**YOUR TASK:** Output each record exactly as given. Leave out every picture.

**DATA EXCERPTS:**
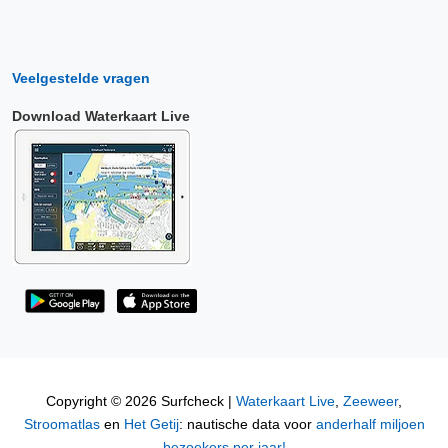
Veelgestelde vragen
Download Waterkaart Live
Copyright © 2026 Surfcheck |
Waterkaart Live
,
Zeeweer
,
Stroomatlas
en
Het Getij
: nautische data voor
anderhalf miljoen
bezoekers per jaar!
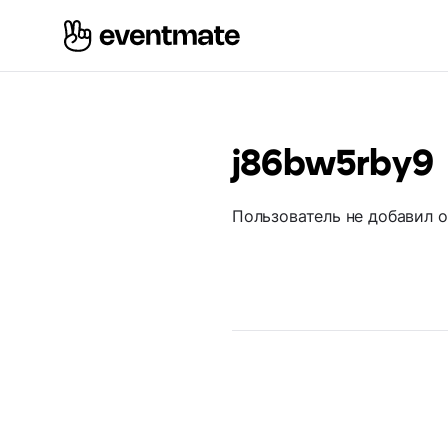
j86bw5rby9
Пользователь не добавил 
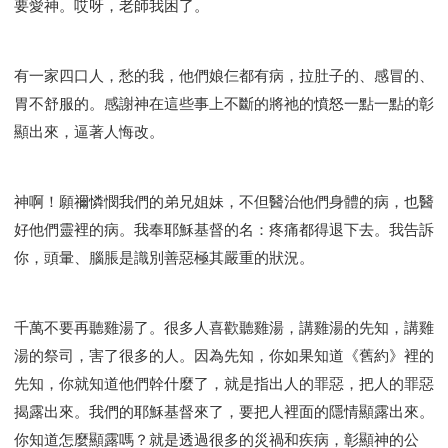
要愛神。哎呀，老師我困了。
有一家四口人，愁的我，他們娘仨都有病，拉肚子的、感冒的、
胃不舒服的。感謝神在這些事上不斷的將祂的憤怒一點一點的彰
顯出來，逼著人悔改。
神啊！願禰憐憫我們的弟兄姐妹，不但醫治他們身體的病，也醫
好他們靈裡的病。我奉耶穌基督的名：疼痛都得退下去。我告訴
你，頭暈、腦脹是識別善惡極其嚴重的狀況。
千萬不要再聽雞湯了。很多人喜歡聽雞湯，講雞湯的先知，講雞
湯的祭司，害了很多的人。因為先知，你如果知道《舊約》裡的
先知，你就知道他們幹什麼了，就是指出人的罪惡，把人的罪惡
揭露出來。我們的耶穌基督來了，要把人裡面的隱情顯露出來。
你知道怎麼顯露嗎？就是透過很多的災禍和疾病，彰顯神的公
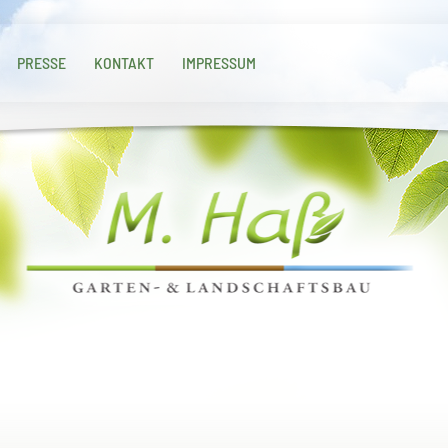
PRESSE
KONTAKT
IMPRESSUM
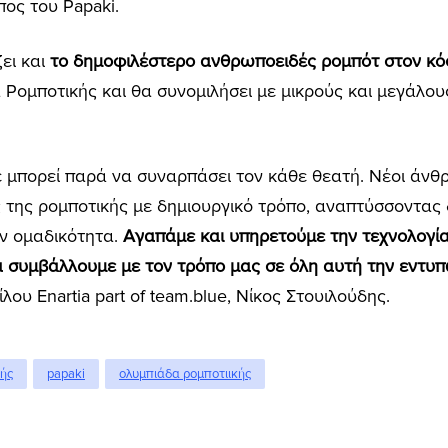
πος του Papaki.
ζει και
το δημοφιλέστερο ανθρωποειδές ρομπότ στον κό
Ρομποτικής και θα συνομιλήσει με μικρούς και μεγάλους
ε μπορεί παρά να συναρπάσει τον κάθε θεατή. Νέοι άνθ
 της ρομποτικής με δημιουργικό τρόπο, αναπτύσσοντας δ
ην ομαδικότητα.
Αγαπάμε και υπηρετούμε την τεχνολογία
 να συμβάλλουμε με τον τρόπο μας σε όλη αυτή την εντ
λου Enartia part of team.blue, Nίκος Στουιλούδης.
κής
papaki
ολυμπιάδα ρομποτιικής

**RESULT:**
Veelgestelde vragen
Download Waterkaart Live
Copyright © 2026 Surfcheck |
Waterkaart Live
,
Zeeweer
,
Stroomatlas
en
Het Getij
: nautische data voor
anderhalf miljoen
bezoekers per jaar!
j86bw5rby9
Пользователь не добавил 
要愛神。哎呀，老師我困了。
有一家四口人，愁的我，他們娘仨都有病，拉肚子的、感冒的、
胃不舒服的。感謝神在這些事上不斷的將祂的憤怒一點一點的彰
顯出來，逼著人悔改。
神啊！願禰憐憫我們的弟兄姐妹，不但醫治他們身體的病，也醫
好他們靈裡的病。我奉耶穌基督的名：疼痛都得退下去。我告訴
你，頭暈、腦脹是識別善惡極其嚴重的狀況。
千萬不要再聽雞湯了。很多人喜歡聽雞湯，講雞湯的先知，講雞
湯的祭司，害了很多的人。因為先知，你如果知道《舊約》裡的
先知，你就知道他們幹什麼了，就是指出人的罪惡，把人的罪惡
揭露出來。我們的耶穌基督來了，要把人裡面的隱情顯露出來。
你知道怎麼顯露嗎？就是透過很多的災禍和疾病，彰顯神的公
PRESSE
KONTAKT
IMPRESSUM
πος του Papaki.
ζει και
το δημοφιλέστερο ανθρωποειδές ρομπότ στον κό
Ρομποτικής και θα συνομιλήσει με μικρούς και μεγάλους
ε μπορεί παρά να συναρπάσει τον κάθε θεατή. Νέοι άνθ
 της ρομποτικής με δημιουργικό τρόπο, αναπτύσσοντας δ
ην ομαδικότητα.
Αγαπάμε και υπηρετούμε την τεχνολογία
 να συμβάλλουμε με τον τρόπο μας σε όλη αυτή την εντ
λου Enartia part of team.blue, Nίκος Στουιλούδης.
κής
papaki
ολυμπιάδα ρομποτιικής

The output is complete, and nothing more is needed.